Neste país de pessoas que não primam pela lisura extrema e pela mais cristalina honestidade, teve piada (not!) ver tanto racista indignado com uma senhora que levou num autocarro a filha de 8 anos sem o passe (que tinha, já mostrado à comunicação social, e que, de resto, nesta idade é gratuito, pelo que nunca haveria prejuízo para a empresa). E que considerasse essa ninharia justificação para a fúria do motorista da Vimeca, a ponto de chamar um polícia.

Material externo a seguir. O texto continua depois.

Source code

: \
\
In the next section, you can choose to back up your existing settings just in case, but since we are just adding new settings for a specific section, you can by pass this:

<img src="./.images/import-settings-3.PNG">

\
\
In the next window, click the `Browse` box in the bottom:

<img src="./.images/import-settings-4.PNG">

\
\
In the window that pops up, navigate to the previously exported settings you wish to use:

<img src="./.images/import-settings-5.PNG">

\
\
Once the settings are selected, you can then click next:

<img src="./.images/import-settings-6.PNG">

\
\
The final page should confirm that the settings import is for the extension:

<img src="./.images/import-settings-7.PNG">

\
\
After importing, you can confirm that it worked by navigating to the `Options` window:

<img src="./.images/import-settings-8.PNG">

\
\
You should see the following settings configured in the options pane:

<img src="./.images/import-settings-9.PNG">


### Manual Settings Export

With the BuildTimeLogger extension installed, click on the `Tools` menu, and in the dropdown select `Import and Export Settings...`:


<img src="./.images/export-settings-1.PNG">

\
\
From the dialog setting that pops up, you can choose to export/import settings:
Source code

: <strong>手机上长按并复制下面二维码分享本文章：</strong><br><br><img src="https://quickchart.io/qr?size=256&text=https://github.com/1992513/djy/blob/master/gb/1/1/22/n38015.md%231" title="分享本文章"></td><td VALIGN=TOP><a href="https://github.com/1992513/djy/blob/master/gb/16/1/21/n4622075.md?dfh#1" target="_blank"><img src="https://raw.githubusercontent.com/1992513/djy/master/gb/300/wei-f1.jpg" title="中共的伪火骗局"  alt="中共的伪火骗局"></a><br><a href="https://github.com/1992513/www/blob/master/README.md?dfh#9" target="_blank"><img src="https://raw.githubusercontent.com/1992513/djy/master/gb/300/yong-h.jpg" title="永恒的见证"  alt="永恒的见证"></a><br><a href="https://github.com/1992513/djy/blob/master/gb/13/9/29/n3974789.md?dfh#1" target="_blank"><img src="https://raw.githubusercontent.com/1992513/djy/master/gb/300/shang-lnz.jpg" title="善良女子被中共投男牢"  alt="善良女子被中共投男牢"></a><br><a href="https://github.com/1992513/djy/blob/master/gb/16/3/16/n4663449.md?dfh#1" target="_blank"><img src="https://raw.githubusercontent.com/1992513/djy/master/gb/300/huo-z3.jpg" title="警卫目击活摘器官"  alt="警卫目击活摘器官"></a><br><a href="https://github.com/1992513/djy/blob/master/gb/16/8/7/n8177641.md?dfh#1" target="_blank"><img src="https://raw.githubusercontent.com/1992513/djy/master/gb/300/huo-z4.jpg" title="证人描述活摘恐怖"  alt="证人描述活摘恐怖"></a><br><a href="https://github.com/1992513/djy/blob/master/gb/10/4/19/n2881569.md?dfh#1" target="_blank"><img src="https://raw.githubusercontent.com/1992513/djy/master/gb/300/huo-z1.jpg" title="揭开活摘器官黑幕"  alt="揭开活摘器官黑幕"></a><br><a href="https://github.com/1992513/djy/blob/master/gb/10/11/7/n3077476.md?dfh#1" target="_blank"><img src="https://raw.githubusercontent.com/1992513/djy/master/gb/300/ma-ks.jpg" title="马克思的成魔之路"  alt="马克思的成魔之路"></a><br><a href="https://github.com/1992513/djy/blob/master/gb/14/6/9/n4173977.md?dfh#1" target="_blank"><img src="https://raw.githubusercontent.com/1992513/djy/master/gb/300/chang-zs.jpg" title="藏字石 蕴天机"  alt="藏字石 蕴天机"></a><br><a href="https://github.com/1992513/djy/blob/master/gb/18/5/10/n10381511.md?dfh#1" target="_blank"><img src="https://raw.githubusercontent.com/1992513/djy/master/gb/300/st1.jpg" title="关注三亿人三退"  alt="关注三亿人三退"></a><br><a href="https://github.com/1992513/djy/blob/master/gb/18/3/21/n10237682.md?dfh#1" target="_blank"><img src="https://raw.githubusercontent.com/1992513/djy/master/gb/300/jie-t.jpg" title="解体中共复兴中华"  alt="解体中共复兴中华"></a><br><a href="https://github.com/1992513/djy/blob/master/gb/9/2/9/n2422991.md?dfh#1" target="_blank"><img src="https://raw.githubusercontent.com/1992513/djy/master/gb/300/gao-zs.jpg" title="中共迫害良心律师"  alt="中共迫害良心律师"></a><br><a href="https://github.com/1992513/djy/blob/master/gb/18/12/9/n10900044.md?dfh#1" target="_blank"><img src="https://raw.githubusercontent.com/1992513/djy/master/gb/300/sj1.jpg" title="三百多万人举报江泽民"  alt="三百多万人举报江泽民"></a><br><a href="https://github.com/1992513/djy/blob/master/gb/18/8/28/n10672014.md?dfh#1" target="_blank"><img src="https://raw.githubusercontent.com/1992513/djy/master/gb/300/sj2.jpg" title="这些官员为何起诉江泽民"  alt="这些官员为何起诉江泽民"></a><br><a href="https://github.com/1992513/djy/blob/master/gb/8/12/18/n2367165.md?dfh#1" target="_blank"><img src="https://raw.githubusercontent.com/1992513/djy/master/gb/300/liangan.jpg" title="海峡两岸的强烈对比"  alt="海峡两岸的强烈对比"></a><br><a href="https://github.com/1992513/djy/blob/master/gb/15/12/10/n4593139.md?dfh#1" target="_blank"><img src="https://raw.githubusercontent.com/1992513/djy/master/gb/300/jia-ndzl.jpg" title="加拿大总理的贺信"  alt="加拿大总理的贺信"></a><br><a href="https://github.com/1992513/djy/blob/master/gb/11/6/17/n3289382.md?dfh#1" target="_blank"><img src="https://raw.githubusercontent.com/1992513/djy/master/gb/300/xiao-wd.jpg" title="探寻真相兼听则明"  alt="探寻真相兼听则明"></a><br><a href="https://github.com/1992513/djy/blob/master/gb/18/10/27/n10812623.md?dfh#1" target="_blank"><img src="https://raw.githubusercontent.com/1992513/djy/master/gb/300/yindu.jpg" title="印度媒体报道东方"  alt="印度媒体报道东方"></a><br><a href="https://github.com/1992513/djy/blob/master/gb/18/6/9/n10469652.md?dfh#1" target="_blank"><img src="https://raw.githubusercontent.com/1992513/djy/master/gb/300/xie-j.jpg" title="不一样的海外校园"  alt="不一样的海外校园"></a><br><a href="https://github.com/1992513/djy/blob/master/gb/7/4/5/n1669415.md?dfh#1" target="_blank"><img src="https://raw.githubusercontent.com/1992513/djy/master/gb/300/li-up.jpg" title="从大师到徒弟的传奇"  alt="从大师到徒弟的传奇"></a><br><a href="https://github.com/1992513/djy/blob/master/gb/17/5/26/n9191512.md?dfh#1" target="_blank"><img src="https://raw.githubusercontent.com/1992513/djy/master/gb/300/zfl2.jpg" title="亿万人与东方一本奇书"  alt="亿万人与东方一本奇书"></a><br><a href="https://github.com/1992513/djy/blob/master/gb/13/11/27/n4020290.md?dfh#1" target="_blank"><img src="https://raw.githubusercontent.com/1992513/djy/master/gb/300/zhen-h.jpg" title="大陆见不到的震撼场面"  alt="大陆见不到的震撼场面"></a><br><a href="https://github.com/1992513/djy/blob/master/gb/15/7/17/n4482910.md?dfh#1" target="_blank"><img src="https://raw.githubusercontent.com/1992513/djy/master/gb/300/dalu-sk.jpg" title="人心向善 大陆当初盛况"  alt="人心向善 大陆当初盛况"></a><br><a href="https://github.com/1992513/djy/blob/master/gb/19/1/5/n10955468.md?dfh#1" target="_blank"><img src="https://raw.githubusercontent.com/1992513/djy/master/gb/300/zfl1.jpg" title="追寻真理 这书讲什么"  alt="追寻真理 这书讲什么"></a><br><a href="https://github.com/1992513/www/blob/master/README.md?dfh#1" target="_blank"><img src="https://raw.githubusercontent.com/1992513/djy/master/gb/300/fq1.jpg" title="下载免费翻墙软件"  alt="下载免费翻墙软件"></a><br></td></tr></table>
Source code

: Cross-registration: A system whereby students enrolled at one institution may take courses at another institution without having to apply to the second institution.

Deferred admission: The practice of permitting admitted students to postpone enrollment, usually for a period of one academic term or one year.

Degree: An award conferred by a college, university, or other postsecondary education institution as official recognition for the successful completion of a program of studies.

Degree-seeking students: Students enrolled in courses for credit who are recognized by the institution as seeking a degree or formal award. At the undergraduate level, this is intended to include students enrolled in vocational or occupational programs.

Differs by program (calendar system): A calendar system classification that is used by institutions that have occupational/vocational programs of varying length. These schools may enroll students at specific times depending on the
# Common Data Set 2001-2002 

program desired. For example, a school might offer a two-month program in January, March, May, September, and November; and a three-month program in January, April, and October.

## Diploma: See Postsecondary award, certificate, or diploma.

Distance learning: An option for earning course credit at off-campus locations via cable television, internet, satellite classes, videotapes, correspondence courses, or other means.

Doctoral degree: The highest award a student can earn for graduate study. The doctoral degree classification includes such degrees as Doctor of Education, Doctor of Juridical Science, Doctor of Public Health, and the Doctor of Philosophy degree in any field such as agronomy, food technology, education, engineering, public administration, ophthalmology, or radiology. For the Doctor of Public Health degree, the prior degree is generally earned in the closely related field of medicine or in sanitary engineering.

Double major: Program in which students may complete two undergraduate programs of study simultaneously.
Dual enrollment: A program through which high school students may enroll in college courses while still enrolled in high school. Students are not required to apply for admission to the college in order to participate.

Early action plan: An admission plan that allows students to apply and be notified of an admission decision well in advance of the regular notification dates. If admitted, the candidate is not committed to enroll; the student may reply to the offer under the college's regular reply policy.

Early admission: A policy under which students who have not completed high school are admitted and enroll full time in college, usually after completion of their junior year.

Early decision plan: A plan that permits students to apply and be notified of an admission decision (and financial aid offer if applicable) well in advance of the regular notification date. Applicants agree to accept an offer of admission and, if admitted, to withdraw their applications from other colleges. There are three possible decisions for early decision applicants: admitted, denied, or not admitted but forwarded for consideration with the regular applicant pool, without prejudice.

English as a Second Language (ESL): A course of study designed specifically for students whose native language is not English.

E, de seguida, uma eventual hostilidade da dita senhora justificando a agressão brutal que lhe ofereceram, acrescida da sempiterna desculpa ‘foi uma queda’.
Estes pequenos patifórios portugueses brancos, que não brilham pela honestidade mas se arvoram em vestais indignadas e moralistas com uma mãe negra que se esqueceu do passe da filha (e insistiu em seguir viagem e fez muito bem, que ficar ao frio e ao perigo numa paragem à noite não é tolerável), deviam olhar para dentro e pensarem se não fizeram já pior. De seguida, ponderarem que se aceitam a brutalidade policial como resposta absolutamente desproporcional a ninharias, é bem provável que a polícia se sinta legitimada para aplicar a brutalidade com ainda mais liberalidade. E, às tantas, essa brutalidade vai calhar aos patifórios portugueses de pele mais clara.